I had a blast this week at the .Net Unboxed conference in Dallas. The content and speaker lineup was good, the vibe was great, the venue and location was great, and it was remarkably well organized. My hat is completely off to the organizers and I sincerely hope they’re up for doing this again next year.
For my part, I thought my Storyteller 3 talk went well and I was thrilled with the interest and questions I got about it later. I’ll definitely be posting a link to the recording when that’s posted.
Some thoughts and highlights in no particular order:
- Strong naming in .Net continues to be a major source of angst and frustration for those of us heavily involved in OSS or simply wanting to consume OSS projects. Now that Nuget makes it somewhat easier to push out incremental releases and bug fix releases, strong naming is causing more and more headaches. I enjoyed my conversations with Daniel Plaisted of Microsoft who for the very first time has convinced me that anybody in Redmond understands how much trouble strong naming is causing. I’m still iffy on having to take on the overhead of ilrepack/ilmerge in publishing or doing the “Newtonsoft Lie to Your Users” version strategy. I think that CoreCLR’s much looser usage of strong naming might very well be enough reason for us as a community to hurry up and get our code up on the new runtime. In the meantime, I’ll be closely following the new Strongnamer project as a possible way to eliminate some of the pain for non-CoreCLR packages.
- I’m not buying that DNX is going to be usable until later next year. I think, and conversations this week reinforced this idea, that I very much like the ASP.Net team’s general vision for vNext, but they’ve just bitten off more than they can handle.

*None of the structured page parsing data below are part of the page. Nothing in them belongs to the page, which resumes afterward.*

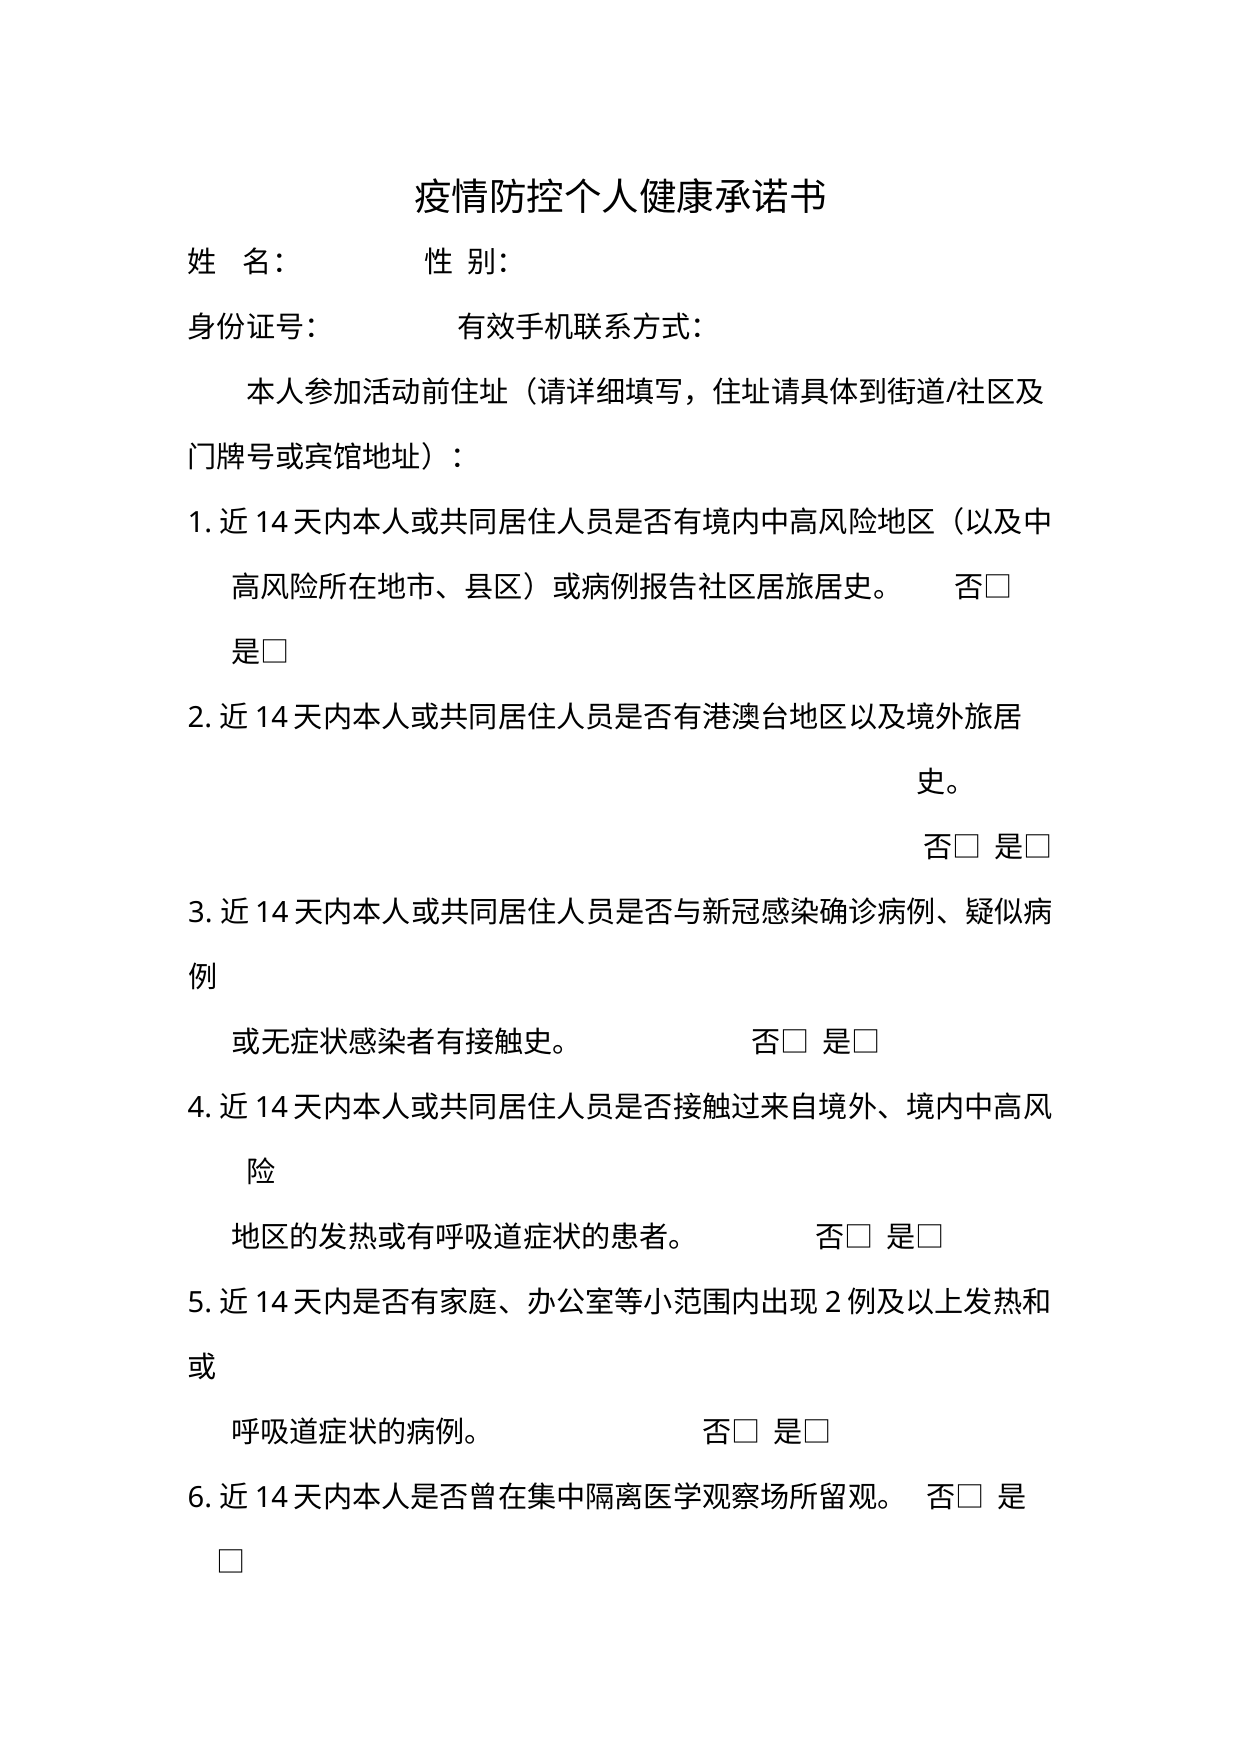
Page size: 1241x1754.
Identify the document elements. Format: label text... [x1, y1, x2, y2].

text 5. 近14天内是否有家庭、办公室等小范围内出现2例及以上发热和或 [187, 1267, 1053, 1397]
text 6. 近14天内本人是否曾在集中隔离医学观察场所留观。 否□ 是□ [187, 1462, 1053, 1592]
text 4. 近14天内本人或共同居住人员是否接触过来自境外、境内中高风险 [187, 1072, 1053, 1202]
text 身份证号： 有效手机联系方式： [187, 292, 1053, 357]
text 1. 近14天内本人或共同居住人员是否有境内中高风险地区（以及中高风险所在地市、县区）或病例报告社区居旅居史。 否□ 是□ [187, 487, 1053, 682]
text 疫情防控个人健康承诺书 [187, 162, 1053, 227]
text 或无症状感染者有接触史。 否□ 是□ [188, 1007, 1053, 1072]
text 姓 名： 性 别： [187, 227, 1053, 292]
text 3. 近14天内本人或共同居住人员是否与新冠感染确诊病例、疑似病例 [188, 877, 1053, 1007]
text 2. 近14天内本人或共同居住人员是否有港澳台地区以及境外旅居史。 [187, 682, 1023, 812]
text 本人参加活动前住址（请详细填写，住址请具体到街道/社区及门牌号或宾馆地址）： [187, 357, 1053, 487]
text 否□ 是□ [187, 812, 1053, 877]
text 呼吸道症状的病例。 否□ 是□ [187, 1397, 1053, 1462]
text 地区的发热或有呼吸道症状的患者。 否□ 是□ [231, 1202, 1053, 1267]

- Nik Molnar gave me a compliment about my UI work on Storyteller that made my day since I’m infamously bad at UI design and layout. I’m pretty sure he followed that up with “but, [something negative]” but I didn’t pay any attention to that part;)
- I started to get a little irritated during one talk and wanted to start arguing with the speaker, so I quietly snuck out and went to the other ongoing talk *just* in time to hear Jimmy Bogard telling folks how he made a mistake by copying the old static ObjectFactory idea from StructureMap. I’ve apologized in public dozens of times on that one and I’m sure I’ll have to do it plenty more times. Sigh.

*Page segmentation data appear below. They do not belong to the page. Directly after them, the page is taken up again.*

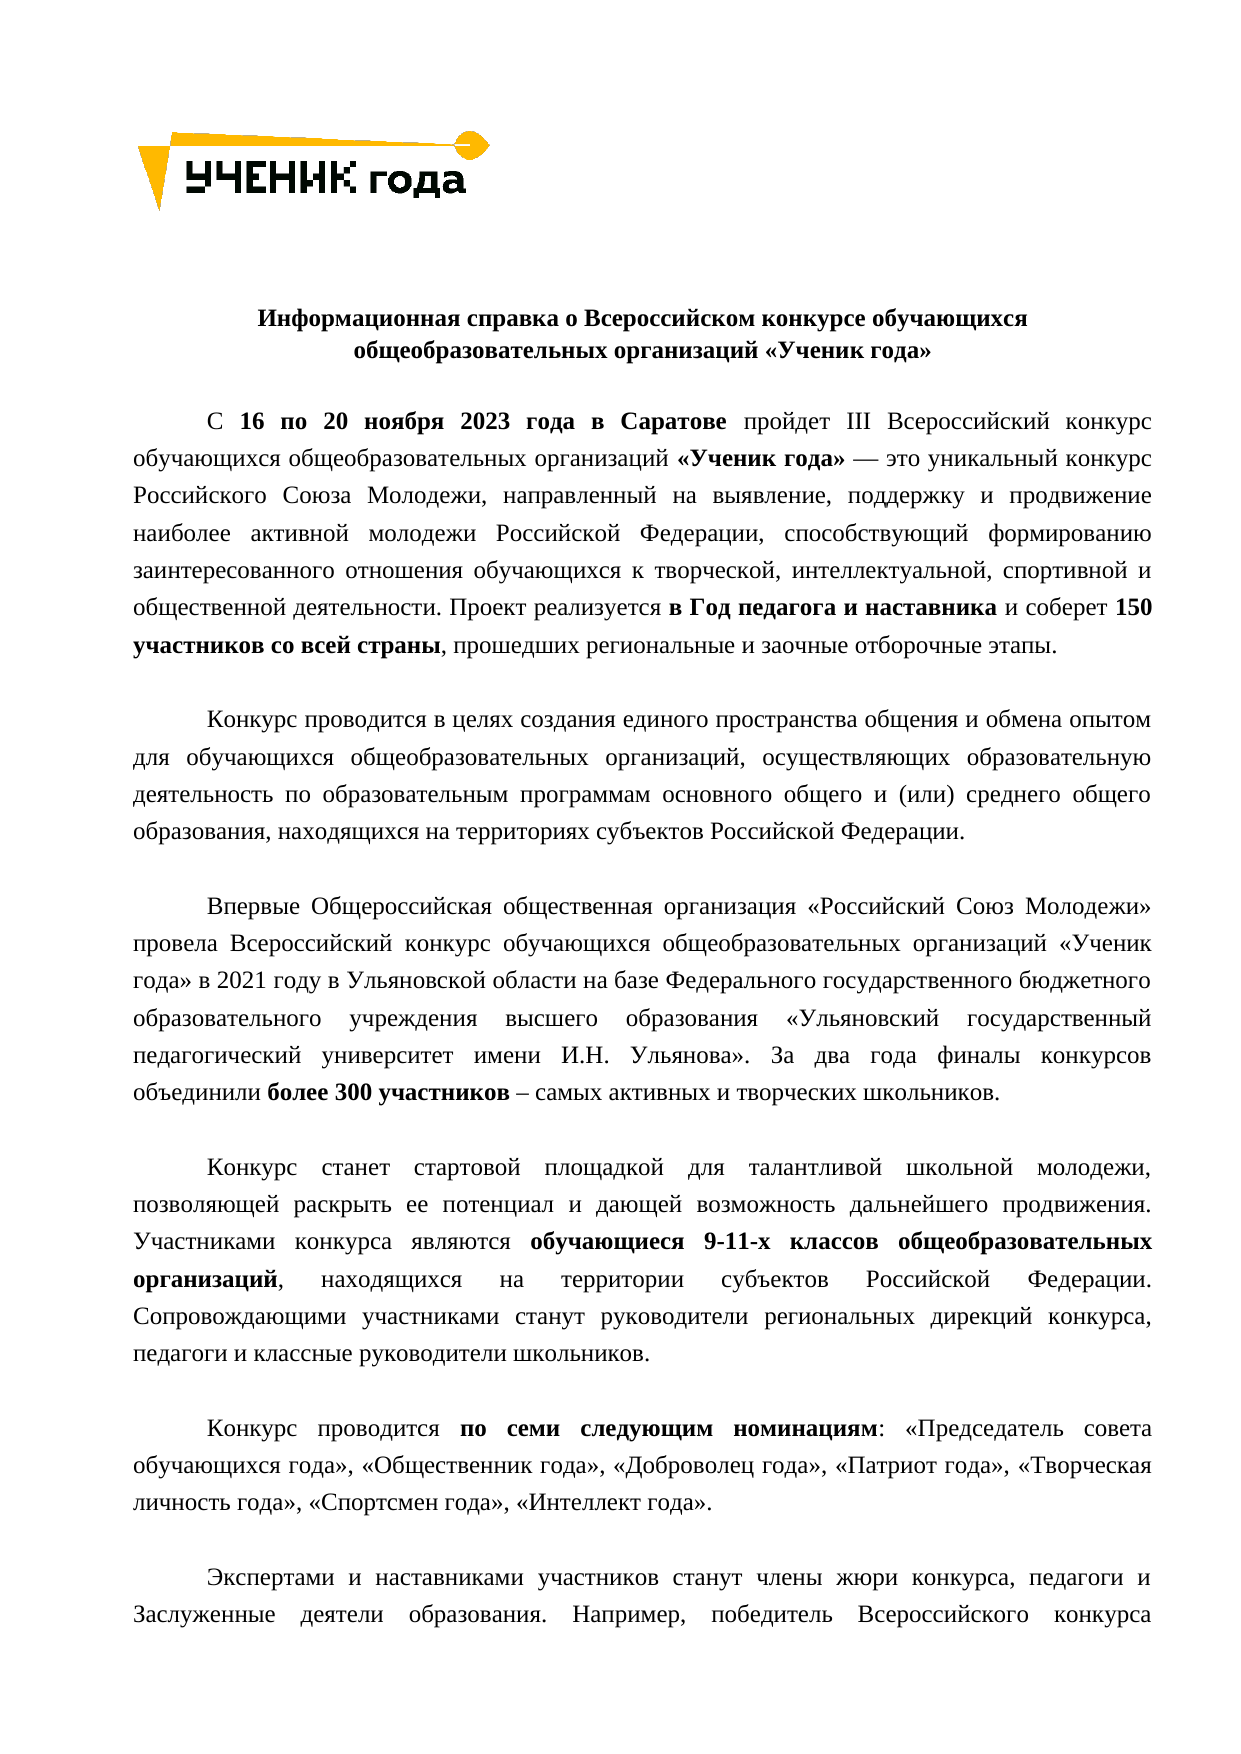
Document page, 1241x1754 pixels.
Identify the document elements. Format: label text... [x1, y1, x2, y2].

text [133, 1562, 1152, 1628]
picture [132, 118, 500, 222]
text С 16 по 20 ноября 2023 года в Саратове пройдет III Всероссийский конкурс обучающихся общеобразовательных организаций «Ученик года» — это уникальный конкурс Российского Союза Молодежи, направленный на выявление, поддержку и продвижение наиболее активной молодежи Российской Федерации, способствующий формированию заинтересованного отношения обучающихся к творческой, интеллектуальной, спортивной и общественной деятельности. Проект реализуется в Год педагога и наставника и соберет 150 участников со всей страны, прошедших региональные и заочные отборочные этапы. [133, 406, 1152, 658]
text Впервые Общероссийская общественная организация «Российский Союз Молодежи» провела Всероссийский конкурс обучающихся общеобразовательных организаций «Ученик года» в 2021 году в Ульяновской области на базе Федерального государственного бюджетного образовательного учреждения высшего образования «Ульяновский государственный педагогический университет имени И.Н. Ульянова». За два года финалы конкурсов объединили более 300 участников – самых активных и творческих школьников. [133, 891, 1152, 1106]
text Конкурс станет стартовой площадкой для талантливой школьной молодежи, позволяющей раскрыть ее потенциал и дающей возможность дальнейшего продвижения. Участниками конкурса являются обучающиеся 9-11-х классов общеобразовательных организаций, находящихся на территории субъектов Российской Федерации. Сопровождающими участниками станут руководители региональных дирекций конкурса, педагоги и классные руководители школьников. [133, 1152, 1152, 1367]
text Информационная справка о Всероссийском конкурсе обучающихся общеобразовательных организаций «Ученик года» [133, 303, 1152, 364]
text Конкурс проводится в целях создания единого пространства общения и обмена опытом для обучающихся общеобразовательных организаций, осуществляющих образовательную деятельность по образовательным программам основного общего и (или) среднего общего образования, находящихся на территориях субъектов Российской Федерации. [133, 704, 1152, 845]
text Конкурс проводится по семи следующим номинациям: «Председатель совета обучающихся года», «Общественник года», «Доброволец года», «Патриот года», «Творческая личность года», «Спортсмен года», «Интеллект года». [133, 1413, 1152, 1516]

- I did enjoy Jimmy’s talk on his experiences running OSS projects and appreciated his candor about the earlier decisions and approaches that didn’t necessarily work out. For my money, many of the best conference talks are about lessons learned from mistakes and fixing problems.

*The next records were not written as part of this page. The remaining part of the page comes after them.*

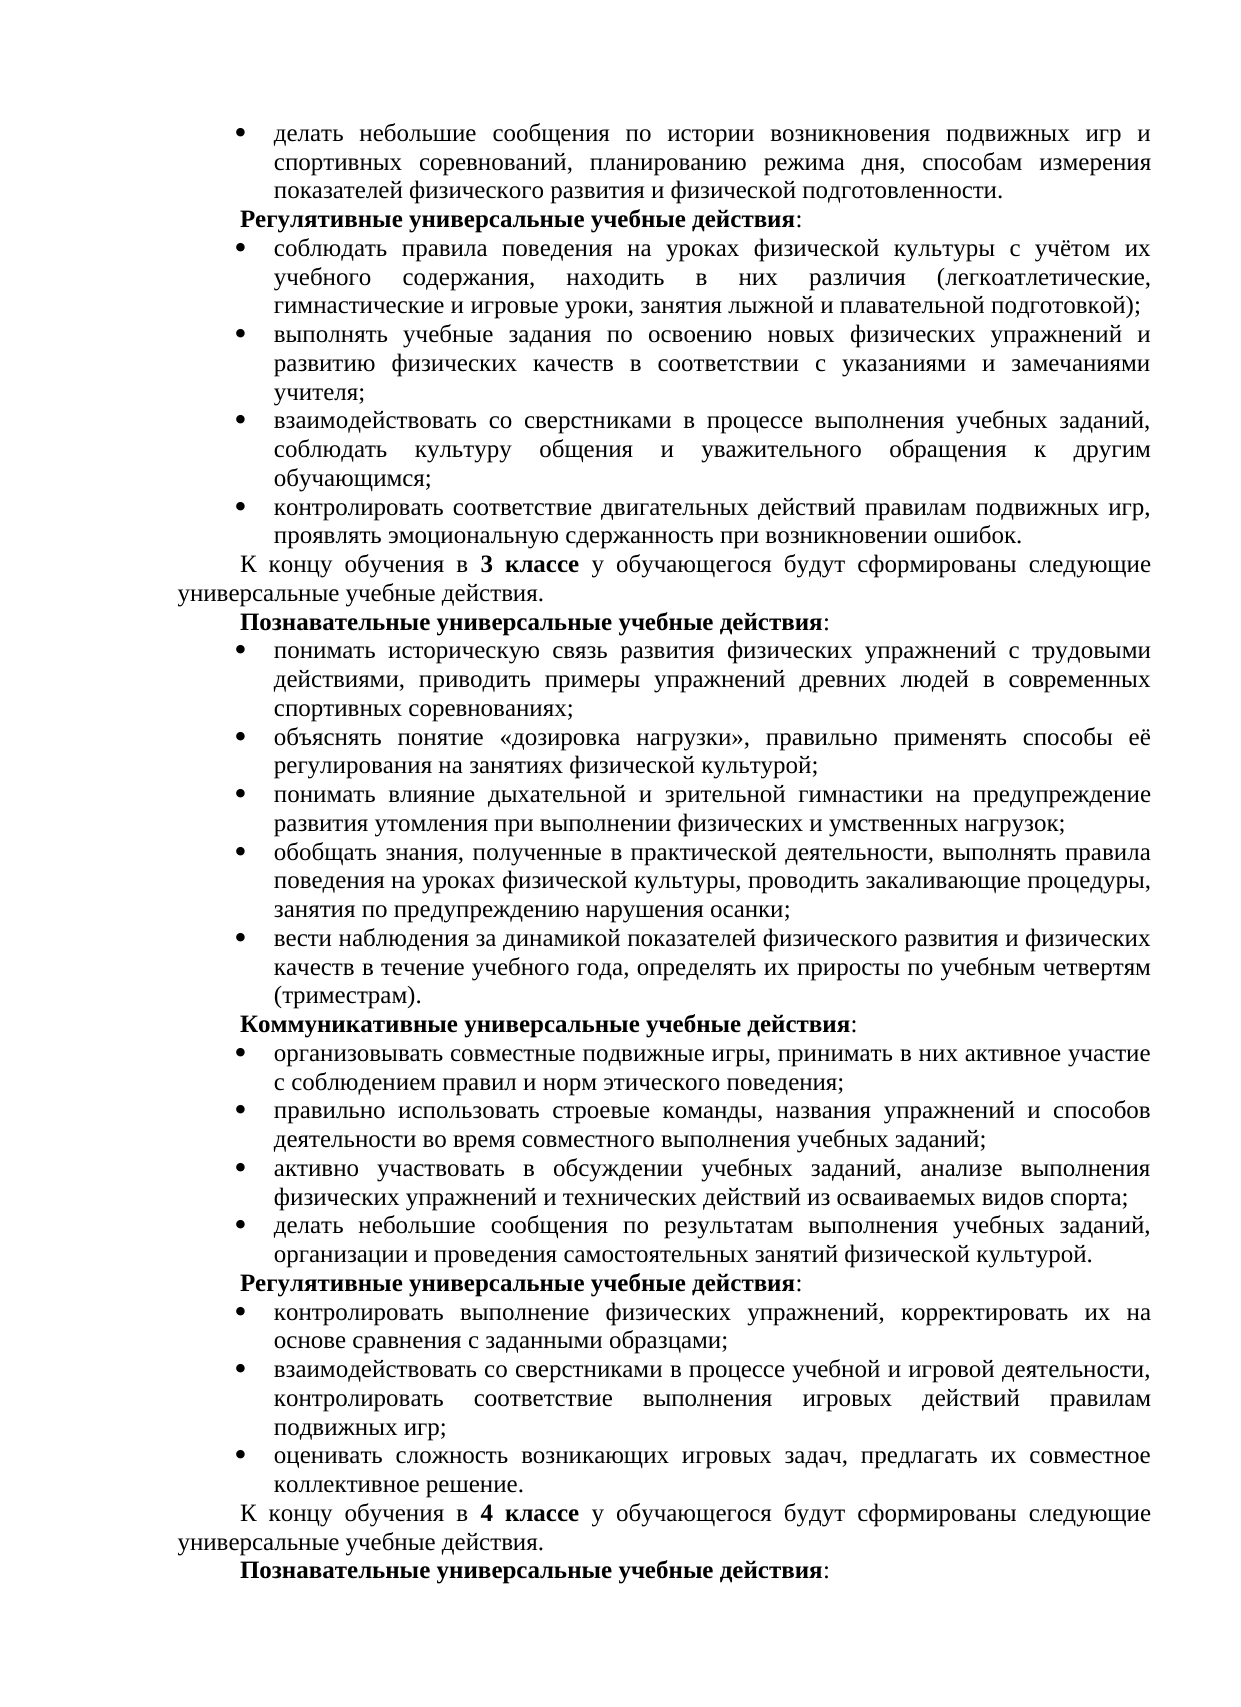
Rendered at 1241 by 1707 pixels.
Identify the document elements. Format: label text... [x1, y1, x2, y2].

list контролировать выполнение физических упражнений, корректировать их на основе сравнения с заданными образцами; [236, 1297, 1152, 1354]
text Регулятивные универсальные учебные действия: [177, 204, 1152, 233]
list понимать историческую связь развития физических упражнений с трудовыми действиями, приводить примеры упражнений древних людей в современных спортивных соревнованиях; [236, 636, 1152, 722]
list обобщать знания, полученные в практической деятельности, выполнять правила поведения на уроках физической культуры, проводить закаливающие процедуры, занятия по предупреждению нарушения осанки; [236, 837, 1152, 923]
list контролировать соответствие двигательных действий правилам подвижных игр, проявлять эмоциональную сдержанность при возникновении ошибок. [236, 492, 1152, 549]
list соблюдать правила поведения на уроках физической культуры с учётом их учебного содержания, находить в них различия (легкоатлетические, гимнастические и игровые уроки, занятия лыжной и плавательной подготовкой); [236, 233, 1152, 319]
text Регулятивные универсальные учебные действия: [177, 1268, 1152, 1297]
list правильно использовать строевые команды, названия упражнений и способов деятельности во время совместного выполнения учебных заданий; [236, 1096, 1152, 1153]
text Познавательные универсальные учебные действия: [177, 607, 1152, 636]
list вести наблюдения за динамикой показателей физического развития и физических качеств в течение учебного года, определять их приросты по учебным четвертям (триместрам). [236, 923, 1152, 1009]
text Коммуникативные универсальные учебные действия: [177, 1009, 1152, 1038]
text К концу обучения в 3 классе у обучающегося будут сформированы следующие универсальные учебные действия. [177, 549, 1152, 607]
list делать небольшие сообщения по истории возникновения подвижных игр и спортивных соревнований, планированию режима дня, способам измерения показателей физического развития и физической подготовленности. [236, 118, 1152, 204]
list выполнять учебные задания по освоению новых физических упражнений и развитию физических качеств в соответствии с указаниями и замечаниями учителя; [236, 319, 1152, 406]
list организовывать совместные подвижные игры, принимать в них активное участие с соблюдением правил и норм этического поведения; [236, 1038, 1152, 1096]
list делать небольшие сообщения по результатам выполнения учебных заданий, организации и проведения самостоятельных занятий физической культурой. [236, 1211, 1152, 1268]
list взаимодействовать со сверстниками в процессе учебной и игровой деятельности, контролировать соответствие выполнения игровых действий правилам подвижных игр; [236, 1354, 1152, 1441]
list оценивать сложность возникающих игровых задач, предлагать их совместное коллективное решение. [236, 1441, 1152, 1498]
list взаимодействовать со сверстниками в процессе выполнения учебных заданий, соблюдать культуру общения и уважительного обращения к другим обучающимся; [236, 406, 1152, 492]
list активно участвовать в обсуждении учебных заданий, анализе выполнения физических упражнений и технических действий из осваиваемых видов спорта; [236, 1153, 1152, 1211]
list понимать влияние дыхательной и зрительной гимнастики на предупреждение развития утомления при выполнении физических и умственных нагрузок; [236, 779, 1152, 837]
text Познавательные универсальные учебные действия: [177, 1556, 1152, 1584]
text К концу обучения в 4 классе у обучающегося будут сформированы следующие универсальные учебные действия. [177, 1498, 1152, 1556]
list объяснять понятие «дозировка нагрузки», правильно применять способы её регулирования на занятиях физической культурой; [236, 722, 1152, 779]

- I definitely appreciated the lack of “let me tell you how wonderful I am and can I have an MVP award now?” talks that so frequently pop up in many .Net-centric “eyes-forward” conferences. I love how interactive the talks were and how engaged the audiences were in asking questions. I especially enjoy it when talks seem to be just a way of jumpstarting conversations.
- I’ve thought for over a year that the forthcoming “K”/DNX work from Redmond was probably going to suck all the oxygen out of the room for alternative frameworks and I think you’ve definitely seen that happen. On a much more positive note, I think that we might see a resurgence of those things next year as we get to start taking advantage of the improvements to the .Net framework. More and more, I’m hearing about folks treating DNX as almost a reset for .Net OSS, and that might not be a terrible thing.
- I enjoyed the talk on Falcor.Net and I’m very interested in Falcor in general as a possibly easier – or at least less weird – approach than GraphQL for React.js client to server communication.
Can you talk a bit about why you think DNX won’t be usable for another year?